### What you will do
Omit every picture while repeating the entries exactly.

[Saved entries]
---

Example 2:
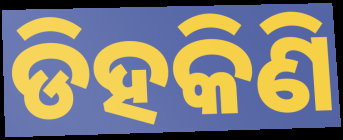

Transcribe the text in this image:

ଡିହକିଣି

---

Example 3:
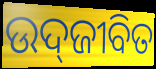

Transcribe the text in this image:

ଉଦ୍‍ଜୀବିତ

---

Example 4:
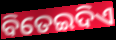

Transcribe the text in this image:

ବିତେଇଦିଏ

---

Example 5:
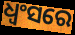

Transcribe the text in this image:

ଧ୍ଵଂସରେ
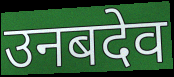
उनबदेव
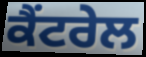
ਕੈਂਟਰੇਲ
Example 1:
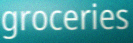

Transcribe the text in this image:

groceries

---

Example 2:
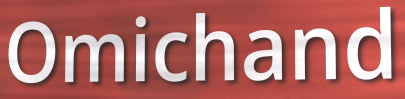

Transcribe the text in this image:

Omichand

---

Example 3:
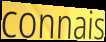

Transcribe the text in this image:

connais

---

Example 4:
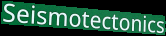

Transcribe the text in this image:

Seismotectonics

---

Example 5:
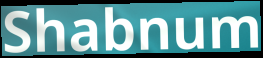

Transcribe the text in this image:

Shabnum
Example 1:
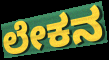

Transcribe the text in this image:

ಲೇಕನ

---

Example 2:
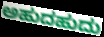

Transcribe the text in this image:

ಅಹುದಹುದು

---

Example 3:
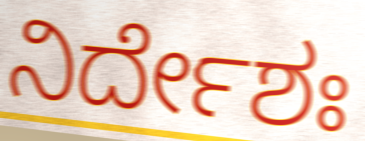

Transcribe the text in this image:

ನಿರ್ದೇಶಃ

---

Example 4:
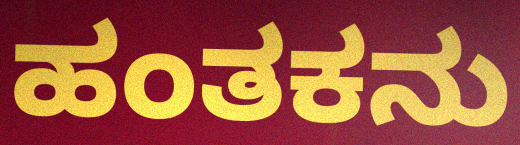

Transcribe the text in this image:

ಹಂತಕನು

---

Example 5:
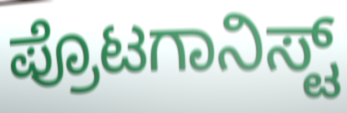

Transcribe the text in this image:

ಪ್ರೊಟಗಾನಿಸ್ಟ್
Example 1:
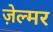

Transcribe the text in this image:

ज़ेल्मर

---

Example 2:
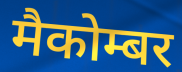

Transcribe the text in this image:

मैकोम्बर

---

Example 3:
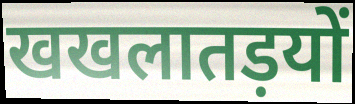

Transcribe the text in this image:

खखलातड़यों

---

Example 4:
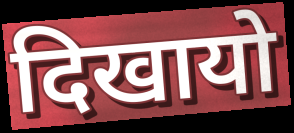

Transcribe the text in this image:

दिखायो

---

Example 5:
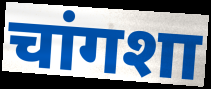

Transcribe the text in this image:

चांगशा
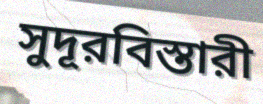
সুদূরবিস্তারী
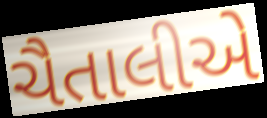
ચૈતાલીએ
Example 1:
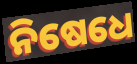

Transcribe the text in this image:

### Worked solution
---

Example 2:

Transcribe the text in this image:

ଡିହକିଣି

---

Example 3:

Transcribe the text in this image:

ଉଦ୍‍ଜୀବିତ

---

Example 4:

Transcribe the text in this image:

ବିତେଇଦିଏ

---

Example 5:

Transcribe the text in this image:

ଧ୍ଵଂସରେ
उनबदेव
ਕੈਂਟਰੇਲ
Example 1:

Transcribe the text in this image:

groceries

---

Example 2:

Transcribe the text in this image:

Omichand

---

Example 3:

Transcribe the text in this image:

connais

---

Example 4:

Transcribe the text in this image:

Seismotectonics

---

Example 5:

Transcribe the text in this image:

Shabnum
Example 1:

Transcribe the text in this image:

ಲೇಕನ

---

Example 2:

Transcribe the text in this image:

ಅಹುದಹುದು

---

Example 3:

Transcribe the text in this image:

ನಿರ್ದೇಶಃ

---

Example 4:

Transcribe the text in this image:

ಹಂತಕನು

---

Example 5:

Transcribe the text in this image:

ಪ್ರೊಟಗಾನಿಸ್ಟ್
Example 1:

Transcribe the text in this image:

ज़ेल्मर

---

Example 2:

Transcribe the text in this image:

मैकोम्बर

---

Example 3:

Transcribe the text in this image:

खखलातड़यों

---

Example 4:

Transcribe the text in this image:

दिखायो

---

Example 5:

Transcribe the text in this image:

चांगशा
সুদূরবিস্তারী
ચૈતાલીએ
Example 1:

Transcribe the text in this image:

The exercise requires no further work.